Mais elle a pris enfin celui dont elle a joué le plus et que
vous avez ensuite feuilleté, et qui contient quatorze pièces
pour piano sans accompagnement. Entre autres, une cer-
taine fantaisie qui est aussi grande, aussi héroïque que les
plus sublimes symphonies ! — Il n'y a donc pas eu de
supplément à ajouter : vous avez tout prévu et satisfait à
tout. La bonne, qui a reçu ce que vous avez eu la bonté de
lui envoyer, vous en remercie de tout son cœur.
    Vous avez remarqué, dites-vous, qu'une réaction s'est
opérée en nous ; que nous sommes moins exclusifs et que
nous rendons volontiers justice aux différentes natures de
mérite qui se produisent.
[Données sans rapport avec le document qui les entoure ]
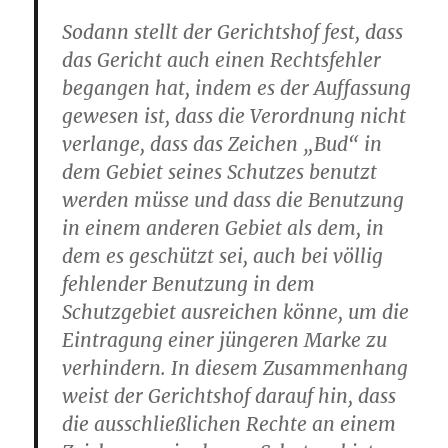
Sodann stellt der Gerichtshof fest, dass
das Gericht auch einen Rechtsfehler
begangen hat, indem es der Auffassung
gewesen ist, dass die Verordnung nicht
verlange, dass das Zeichen „Bud“ in
dem Gebiet seines Schutzes benutzt
werden müsse und dass die Benutzung
in einem anderen Gebiet als dem, in
dem es geschützt sei, auch bei völlig
fehlender Benutzung in dem
Schutzgebiet ausreichen könne, um die
Eintragung einer jüngeren Marke zu
verhindern. In diesem Zusammenhang
weist der Gerichtshof darauf hin, dass
die ausschließlichen Rechte an einem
Je crois que c'est vrai, et que c'est
l'effet nécessaire du temps, de la réflexion et des efforts que
l'on fait soi-même pour produire, qui ne permettant plus
de juger avec la même légèreté, vous font voir et reconnaître
avec joie et respect les qualités éparses qui constituent telle
ou telle individualité (4). Du reste, sous ce rapport encore,
nous n'avons qu'à suivre le maître. Comme il a un sens plus
parfait, il est encore le plus juste !


  (3) C'est-à-dire qu'au fragment de la fresque, modelé, et à grande
échelle, était annexé une autre planche, représentant, à une plus petite
échelle, et au trait seulement, la totalité de la composition.
  (4) Joie et respect. Ce mot est admirable (C. T.).